Happy to add remux support! I'll get it on my backlog. Probably should have some kind of configurable output profile rather than just HEVC or remux
Amazing!
Added in 0.2.0
Okay that was quick.
Expecting 1.0 by 9 tomorrow.
Lolol if you've got bugs to throw at me, I've got my flyswatter ready
But for real I've got a lot of projects that could use beta testers if you want to poke around my Forgejo: https://git.opensourcesolarpunk.com/explore/repos
Edit: also I was already adding alternative profiles, I just forgot about remuxes. And pushes...
I see a few LLM AI projects in there. It's not a no go for me but if you choose to use these tools I appreciate (and I know lots of people so) a disclaimer in the projects that use them.

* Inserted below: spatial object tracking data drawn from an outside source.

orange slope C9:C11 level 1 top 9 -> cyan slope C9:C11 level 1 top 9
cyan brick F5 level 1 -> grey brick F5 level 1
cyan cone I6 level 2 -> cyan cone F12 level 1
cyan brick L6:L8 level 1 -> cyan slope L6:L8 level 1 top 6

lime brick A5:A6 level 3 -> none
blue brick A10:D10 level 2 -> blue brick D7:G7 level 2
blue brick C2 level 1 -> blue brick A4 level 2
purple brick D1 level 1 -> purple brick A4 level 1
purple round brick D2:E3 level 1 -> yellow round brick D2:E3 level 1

So noted, I'll get a disclaimer up there ASAP
Edit: and just for clarity, there's no LLM tooling in discarr at all
Thanks :)
I've been trying to get on ripping my dvd library, but some of this stuff flies over my head:
Can you give me a gist on what a "remux" is & why you prefer it over encoding it? From the context it seems like it's similar to lossless vs lossy codecs for audio?
A remux is a fully lossless video file, typically a MKV, that is just the video streams from a DVD/Bluray wrapped in an MKV container. It’s not a new encoding, it’s the original video, in its original codec, fully lossless.
I personally like knowing that I’m watching the best possible quality of any given media, without any extra processing. Most people probably wouldn’t immediately notice the difference between a high quality encode and a remux, but I’m a quality snob.
Thank you for the explanation! Makes sense to me.
Just to clear it up. The video won't be lossless, as the DVD is already in a lossy format (mpeg2), but the conversion from DVD to mkv won't add anything more as it just copies the data without transcoding.
Yeah, that’s a clearer way of saying it. I usually think of the highest quality commercially available version as being lossless, since the raw files or negatives are almost never accessible to the public (wouldn’t that be awesome??). But yeah, every DVD/Bluray is still technically just a disc with lossy video files that the studio encoded.